Ruteng, VoxNTT.com – Senin, 12 Januari 2026, menjadi hari yang emosional bagi warga Cewonikit, Kelurahan Pau, Kecamatan Langke Rembong, Kabupaten Manggarai, Provinsi NTT.
Di tengah hujan deras dan angin kencang, Anggota DPR RI Fraksi Partai Demokrat, Benny K. Harman, hadir untuk mendengar langsung jeritan hati masyarakat yang selama ini tersimpan di balik pintu-pintu rumah mereka.
Bukan sekadar kunjungan formal, pertemuan ini menjadi panggung bagi rakyat untuk menumpahkan kegelisahan atas kebijakan yang mereka rasa belum berpihak pada kenyataan di lapangan.
Isu yang paling nyaring disuarakan warga adalah rasa pesimistis terhadap program Makan Bergizi Gratis (MBG).
Warga bercerita dengan nada getir tentang betapa berantakannya pelaksanaan program ini di tingkat akar rumput.
“Makanannya basi, datangnya terlambat, dan malah mengganggu jam belajar anak-anak,” keluh warga.
Belum lagi saat musim hujan tiba, mobil pengangkut makanan seringkali tak mampu menembus jalur menuju sekolah. Bagi mereka, program ini terasa dipaksakan.
Masyarakat secara lugas mengusulkan agar anggaran besar tersebut dialihkan menjadi program sekolah gratis yang manfaatnya dirasa lebih nyata dan terukur.
Menanggapi hal ini, Benny Harman memberikan pandangan yang jernih.
Ia menerangkan bahwa tujuan MBG sangat mulia, yakni meningkatkan kualitas pendidikan anak bangsa sekaligus menghidupkan ekonomi ibu rumah tangga di desa lewat pasokan sayur-mayur.
“Saya pernah studi banding ke Rusia dan Inggris (UK), di sana program ini sangat maksimal bagi pendidikan. Namun, kita harus jujur, infrastruktur kita saat ini memang belum siap. Prasaran kita masih ‘amburadul’ dan butuh waktu untuk diperbaiki agar benar-benar bisa mendukung kualitas pendidikan kita,” ungkap Benny.
Lebih lanjut warga membahas nasib para guru swasta.

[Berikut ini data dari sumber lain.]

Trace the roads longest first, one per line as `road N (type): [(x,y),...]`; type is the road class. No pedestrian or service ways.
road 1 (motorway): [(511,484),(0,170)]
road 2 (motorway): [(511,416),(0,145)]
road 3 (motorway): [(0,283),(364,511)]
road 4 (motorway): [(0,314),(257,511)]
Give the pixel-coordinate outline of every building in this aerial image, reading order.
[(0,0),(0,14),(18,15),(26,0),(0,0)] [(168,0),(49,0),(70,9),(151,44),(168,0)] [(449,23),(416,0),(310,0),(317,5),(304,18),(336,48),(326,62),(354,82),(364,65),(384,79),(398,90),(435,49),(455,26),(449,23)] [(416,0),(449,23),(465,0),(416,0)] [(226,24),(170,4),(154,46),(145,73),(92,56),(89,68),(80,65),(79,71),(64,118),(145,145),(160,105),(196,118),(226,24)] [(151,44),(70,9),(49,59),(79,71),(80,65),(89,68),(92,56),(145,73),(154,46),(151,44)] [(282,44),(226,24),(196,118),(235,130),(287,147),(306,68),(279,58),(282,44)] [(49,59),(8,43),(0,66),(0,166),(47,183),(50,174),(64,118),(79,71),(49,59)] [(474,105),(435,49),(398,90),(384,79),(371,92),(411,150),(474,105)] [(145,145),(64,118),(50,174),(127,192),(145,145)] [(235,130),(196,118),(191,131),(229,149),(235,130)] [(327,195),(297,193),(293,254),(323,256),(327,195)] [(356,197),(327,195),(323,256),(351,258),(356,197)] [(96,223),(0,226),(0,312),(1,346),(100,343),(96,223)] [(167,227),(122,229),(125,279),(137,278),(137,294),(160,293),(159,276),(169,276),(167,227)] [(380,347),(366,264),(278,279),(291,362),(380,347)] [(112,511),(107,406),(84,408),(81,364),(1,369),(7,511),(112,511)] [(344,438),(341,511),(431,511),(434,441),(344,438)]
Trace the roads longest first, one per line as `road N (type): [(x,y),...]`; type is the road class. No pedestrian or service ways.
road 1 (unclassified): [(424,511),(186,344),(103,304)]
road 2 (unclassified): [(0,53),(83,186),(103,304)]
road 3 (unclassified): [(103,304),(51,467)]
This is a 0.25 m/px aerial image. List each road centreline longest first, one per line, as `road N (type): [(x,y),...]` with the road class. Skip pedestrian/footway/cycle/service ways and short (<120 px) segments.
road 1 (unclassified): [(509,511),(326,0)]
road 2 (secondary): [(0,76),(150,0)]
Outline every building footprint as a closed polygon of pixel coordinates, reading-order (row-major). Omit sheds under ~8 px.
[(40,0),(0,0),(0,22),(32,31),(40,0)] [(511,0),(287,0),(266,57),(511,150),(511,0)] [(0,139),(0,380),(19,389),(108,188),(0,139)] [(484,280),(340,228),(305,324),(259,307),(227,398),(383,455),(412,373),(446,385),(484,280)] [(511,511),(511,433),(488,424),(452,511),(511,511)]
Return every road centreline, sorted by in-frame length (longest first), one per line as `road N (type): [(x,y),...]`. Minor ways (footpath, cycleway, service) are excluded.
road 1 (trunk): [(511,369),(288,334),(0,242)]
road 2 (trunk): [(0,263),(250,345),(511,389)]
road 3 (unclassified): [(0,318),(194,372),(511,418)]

Terungkap fakta pahit bahwa guru-guru yang telah mengabdi puluhan tahun di sekolah swasta justru “terkunci” dan tidak bisa mengikuti seleksi P3K.
Ironisnya, guru baru di sekolah negeri justru mendapatkan karpet merah untuk menjadi ASN.
Merespons persoalan tersebut, Benny kemudian mengenang masa kepemimpinan Presiden SBY yang dulu memiliki kebijakan kategori K1, K2, dan K3 untuk mengakomodasi para guru honorer.
“Sayangnya, kebijakan itu tidak dijalankan dengan konsisten sekarang, sehingga nasib bapak dan ibu guru menjadi sangat memprihatinkan,” tegasnya.
Persoalan terakhir yang tak kalah krusial adalah tuntutan pencabutan moratorium pemekaran daerah.
Warga merasa kebijakan penghentian pemekaran wilayah adalah penghambat utama pemerataan pembangunan.
Mereka ingin suara dari daerah pinggiran lebih didengar lewat akses birokrasi yang lebih dekat.
Di penghujung pertemuan, Benny Harman merangkum seluruh kegelisahan itu ke dalam satu niat tulus. Ia ingin membawa seluruh aspirasi warga ke meja kekuasaan.
“Intinya, semua aspirasi telah saya terima dan akan saya bawa ke meja kekuasaan. Terima kasih untuk seluruh masukan bapa mama semua,” tutup Benny, disambut jabat tangan hangat dari warga yang menaruh harapan besar di pundaknya.